When NOT to use hyperband

  • Last GitHub push was 2887 days ago (dormant maintenance, Aug 15, 2018). Validate activity before betting a new project on hyperband.
  • Model Training: Try prompting and RAG first; fine-tuning is the answer to style/format, not missing knowledge.

Explore

Sources

Every stat on this page traces to a dated GitHub sync, license file, enrichment field, or trust scan.

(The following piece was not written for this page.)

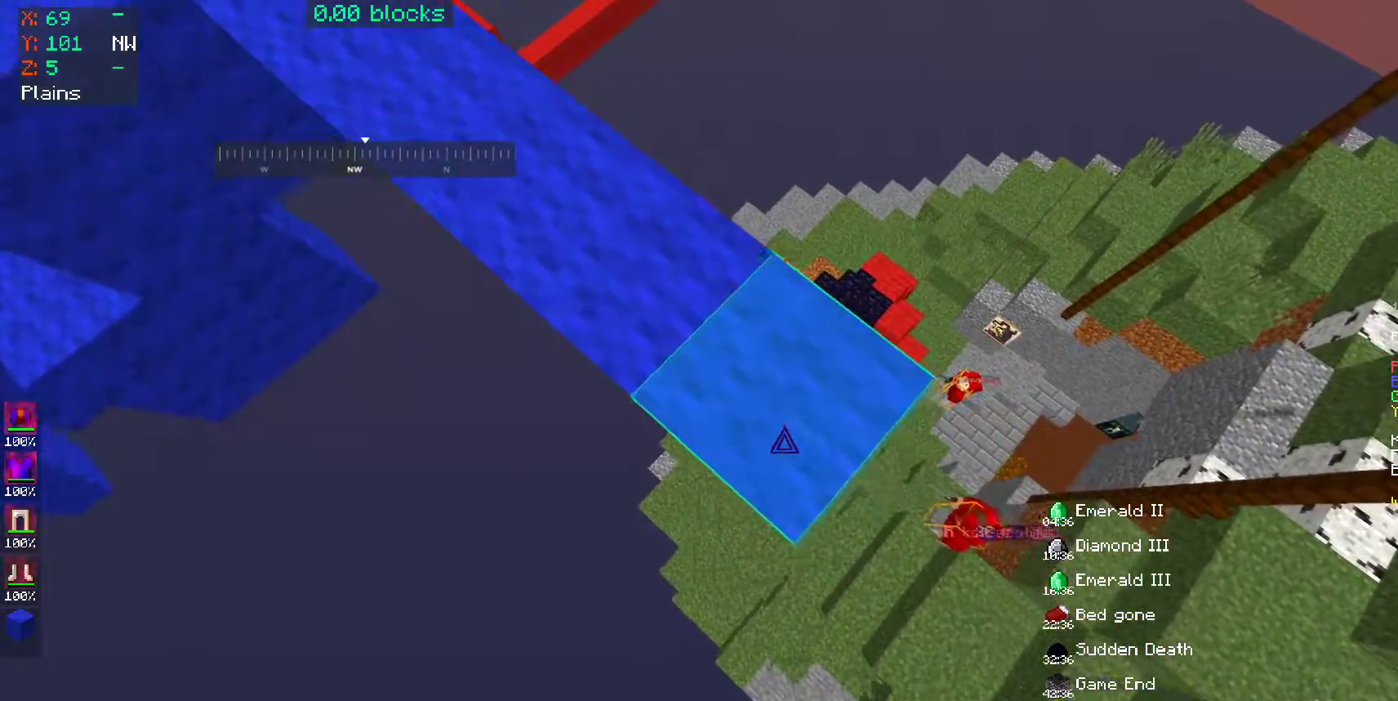
{"keys": ["d", "s"], "mouse": ["right"], "events": []}
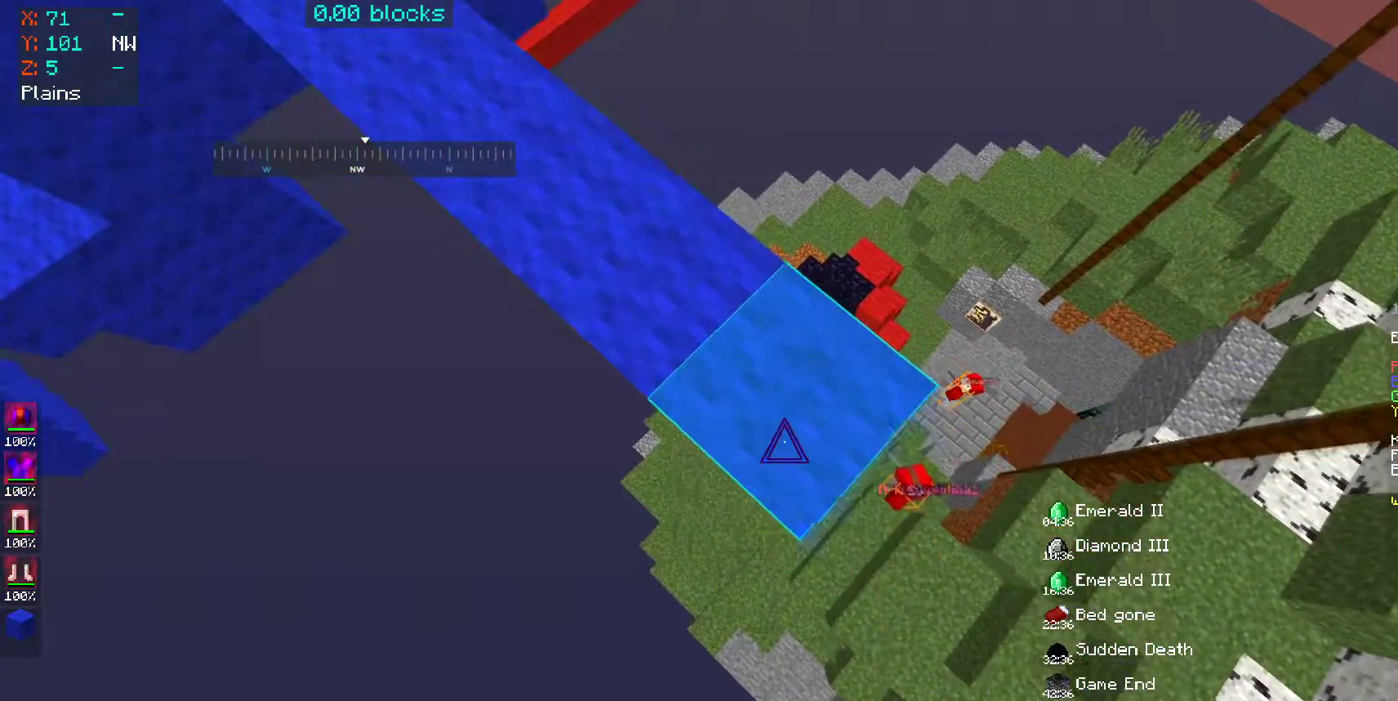
{"keys": ["d", "s"], "mouse": ["right"], "events": []}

GitHub stars on cards: DeepSpeed 43k · hyperband 598 (synced Jul 11, 2026).

Common questions

What is the difference between DeepSpeed and hyperband?
DeepSpeed: Deep learning optimization library for efficient distributed training and inference. hyperband: Tuning hyperparams fast with Hyperband. See the comparison table for live GitHub stats and shared categories.
When should I choose DeepSpeed over hyperband?
Choose DeepSpeed over hyperband when License: DeepSpeed is Apache-2.0, hyperband is Other; Tags unique to DeepSpeed: deep-learning, gpu, compression, billion-parameters; Also covers Inference & Serving; - When training or inferring with PyTorch on large datasets or complex deep learning models (up to trillion parameters).
When should I choose hyperband over DeepSpeed?
Choose hyperband over DeepSpeed when License: hyperband is Other, DeepSpeed is Apache-2.0; Tags unique to hyperband: python, gradient-boosting, hyperparameter-tuning, gradient-boosting-classifier; Leaner open-issue backlog (9).
When should I avoid DeepSpeed?
- When you are working in an environment that only supports CPU-based training without access to CUDA or ROCm compatible GPUs - If your project's PyTorch version is less than 2.0, DeepSpeed may not support all of its features and optimizations effectively
When should I avoid hyperband?
Last GitHub push was 2887 days ago (dormant maintenance, Aug 15, 2018). Validate activity before betting a new project on hyperband. Model Training: Try prompting and RAG first; fine-tuning is the answer to style/format, not missing knowledge.
Is DeepSpeed or hyperband more popular on GitHub?
DeepSpeed has more GitHub stars (42,685 vs 598). Stars measure visibility, not whether either tool fits your constraints.
Are DeepSpeed and hyperband open source?
Yes - both are open-source projects on GitHub (DeepSpeed: Apache-2.0, hyperband: Other).
Where can I find alternatives to DeepSpeed or hyperband?
GraphCanon lists graph-backed alternatives at DeepSpeed alternatives and hyperband alternatives (DeepSpeed markdown twin, hyperband markdown twin), ranked by typed relationship edges rather than popularity votes.
Is there a machine-readable version of this comparison?
Yes. The markdown twin at this comparison mirrors this page for agents and LLM crawlers, with the same stats table and FAQ answers.
Which is better maintained, DeepSpeed or hyperband?
DeepSpeed: Very active. hyperband: Dormant. Compare maintenance labels, days since push, and release cadence in the trust section below - stars alone do not measure maintenance.
Where are the full trust reports for DeepSpeed and hyperband?
GraphCanon publishes per-repo trust reports with dated maintenance, provenance, and scan summaries: DeepSpeed trust report; hyperband trust report.